A short summary of Deere color mark history:

  • June 1982 – Deere sought to stop a competitor from using green and yellow on tractor attachments by way of an unfair competition claim. The court held that green and yellow were aesthetically functional and barred any relief.
  • March 1982 – Deere filed an application for a horizontal yellow stripe on a green machine hood or panel. Reg. No. 1,254,339 
  • December 1985 – Deere filed an application for a green vehicle body or frame with yellow wheels. Reg. No. 1,502,103
  • December 1985 – Deere filed an application for the colors bright green and bright yellow in connection with wheeled agricultural lawn and garden machines. Reg. No. 1,503,576
  • March 1988 – Trademark Trial & Appeal Board grants registration for 1985 marks originally refused registration based on aesthetic functionality of marks.
  • February 2004 – Deere sought to stop competition for making yard and garden equipment also bearing green and yellow colors. The court held that Deere could not inhibit the competitor from using the colors green and yellow in the abstract.
  • February 2005 – Deere filed an application for agricultural and lawn tractors consisting of a green vehicle and a yellow seat. Reg. No. 3,132,124
  • 2010 – Deere filed applications for more than a dozen color claims in connection with a variety of machines.

After the jump a discussion of color trademarks and Deere’s role in the history of trademark color law.


Decisions from Deere’s avid pursuit of color trademark protection have provided much to the trademark law landscape in the area of color marks.

Even before it was clearly decided whether a color could serve as a trademark Deere was attempting to protect its green and yellow colors through the laws of unfair competition.

In 1982, Deere brought suit against Farmhand, a maker of tractor attachment equipment, for copying the “John Deere Green” color. Farmhand argued that consumers wanted their tractor attachments to match their tractor color; thus competitors should be allowed to continue using the “John Deere Green” color.  Even with a finding that Farmhand had copied the “John Deere Green” color, a public opinion survey holding that 45% of the public believed Farmhand was marketing its product in conjunction with John Deere, and evidence that 80% of those surveyed identified “John Deere Green” as associated with Deere & Company, the court held that because consumers wanted their attachments to aesthetically match their John Deere tractors the use of the color green on tractor accessories was functional. Therefore, Deere was barred from any relief.   (Reminder: previous functional color discussion by Steve – here).

Apparently undeterred, Deere sought color trademark protection in 1982 and 1985. The Examiner refused the 1985 applications based on aesthetic functionality. On appeal to the Trademark Trial & Appeal Board in 1988, the Board held that that functionality is a utilitarian feature and that in this case making a product more attractive is not functional. Therefore, Deere’s applications were allowed. 

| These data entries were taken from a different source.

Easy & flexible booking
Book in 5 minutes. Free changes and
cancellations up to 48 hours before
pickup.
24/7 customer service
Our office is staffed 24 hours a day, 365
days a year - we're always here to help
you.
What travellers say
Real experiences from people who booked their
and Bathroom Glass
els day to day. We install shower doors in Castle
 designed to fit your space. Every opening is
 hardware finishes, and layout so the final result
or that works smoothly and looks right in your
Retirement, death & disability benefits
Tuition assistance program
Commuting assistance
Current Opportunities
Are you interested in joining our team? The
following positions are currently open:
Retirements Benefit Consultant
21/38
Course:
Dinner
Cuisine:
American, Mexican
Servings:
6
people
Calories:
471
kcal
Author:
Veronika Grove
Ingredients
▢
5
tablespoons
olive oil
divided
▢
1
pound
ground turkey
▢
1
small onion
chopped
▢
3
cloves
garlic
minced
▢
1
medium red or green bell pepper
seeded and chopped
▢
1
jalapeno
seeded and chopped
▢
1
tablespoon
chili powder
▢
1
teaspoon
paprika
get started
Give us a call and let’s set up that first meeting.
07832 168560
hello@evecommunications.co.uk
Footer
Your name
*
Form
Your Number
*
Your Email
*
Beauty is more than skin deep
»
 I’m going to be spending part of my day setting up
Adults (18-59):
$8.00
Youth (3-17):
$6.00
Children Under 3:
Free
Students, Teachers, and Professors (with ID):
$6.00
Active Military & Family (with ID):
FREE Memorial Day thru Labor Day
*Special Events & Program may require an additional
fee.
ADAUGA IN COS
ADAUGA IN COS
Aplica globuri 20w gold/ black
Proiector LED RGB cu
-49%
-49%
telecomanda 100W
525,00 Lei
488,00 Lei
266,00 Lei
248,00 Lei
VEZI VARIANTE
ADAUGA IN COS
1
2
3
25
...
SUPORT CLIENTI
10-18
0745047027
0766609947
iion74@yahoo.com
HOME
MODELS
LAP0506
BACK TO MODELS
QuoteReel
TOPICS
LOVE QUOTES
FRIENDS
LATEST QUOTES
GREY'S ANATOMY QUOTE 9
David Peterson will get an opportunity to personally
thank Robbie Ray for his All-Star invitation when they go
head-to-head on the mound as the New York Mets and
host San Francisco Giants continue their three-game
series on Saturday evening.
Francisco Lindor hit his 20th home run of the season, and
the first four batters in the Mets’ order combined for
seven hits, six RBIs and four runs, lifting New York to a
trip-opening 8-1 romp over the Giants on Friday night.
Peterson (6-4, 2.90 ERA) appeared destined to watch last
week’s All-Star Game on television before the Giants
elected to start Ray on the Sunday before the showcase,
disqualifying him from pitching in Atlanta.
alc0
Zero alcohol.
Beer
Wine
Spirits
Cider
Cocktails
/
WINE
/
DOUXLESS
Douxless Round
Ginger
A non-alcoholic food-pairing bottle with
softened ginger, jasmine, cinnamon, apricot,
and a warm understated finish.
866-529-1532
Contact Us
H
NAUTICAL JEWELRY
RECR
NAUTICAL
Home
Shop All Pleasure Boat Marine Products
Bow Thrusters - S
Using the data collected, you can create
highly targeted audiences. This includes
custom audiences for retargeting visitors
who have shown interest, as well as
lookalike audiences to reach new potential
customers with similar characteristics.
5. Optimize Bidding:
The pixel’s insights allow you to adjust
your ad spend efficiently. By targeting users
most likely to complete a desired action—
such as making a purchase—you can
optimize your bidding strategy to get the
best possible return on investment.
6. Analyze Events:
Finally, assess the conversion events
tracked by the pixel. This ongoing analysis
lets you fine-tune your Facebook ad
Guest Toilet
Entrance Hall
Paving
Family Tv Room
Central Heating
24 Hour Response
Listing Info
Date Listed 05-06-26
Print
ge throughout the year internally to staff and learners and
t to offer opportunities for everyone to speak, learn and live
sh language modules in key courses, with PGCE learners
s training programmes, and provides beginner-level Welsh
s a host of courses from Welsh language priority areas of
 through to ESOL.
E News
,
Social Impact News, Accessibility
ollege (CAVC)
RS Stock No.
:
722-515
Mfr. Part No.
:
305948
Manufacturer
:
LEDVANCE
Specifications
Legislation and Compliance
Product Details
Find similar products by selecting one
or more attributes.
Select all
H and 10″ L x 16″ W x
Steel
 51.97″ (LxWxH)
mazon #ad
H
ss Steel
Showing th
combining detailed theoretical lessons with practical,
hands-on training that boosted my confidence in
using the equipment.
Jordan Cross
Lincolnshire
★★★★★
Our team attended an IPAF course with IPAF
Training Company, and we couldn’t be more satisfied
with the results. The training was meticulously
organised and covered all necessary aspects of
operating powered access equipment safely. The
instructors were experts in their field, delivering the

It wasn’t until 1995 that the Supreme Court finally held that a single color could be protected as a trademark. The Court rejected the previously made argument that allowing single colors to serve as marks would allow a “color monopoly” in a field of goods or services and thus should not be allowed. 

A later court in 2004 held that Deere could not assert trademark rights in every abstract combination of the colors green and yellow for lawn and tractor equipment. Yet, Deere could assert rights in specific combinations of the colors as applied to specific parts of equipment.  Following this decision, Deere has registered a wide array of marks in connection with specific machines.

Color marks can play an important role in distinguishing products in the market. Do you think we would associate these colors with Deere if it hadn’t been so persistent?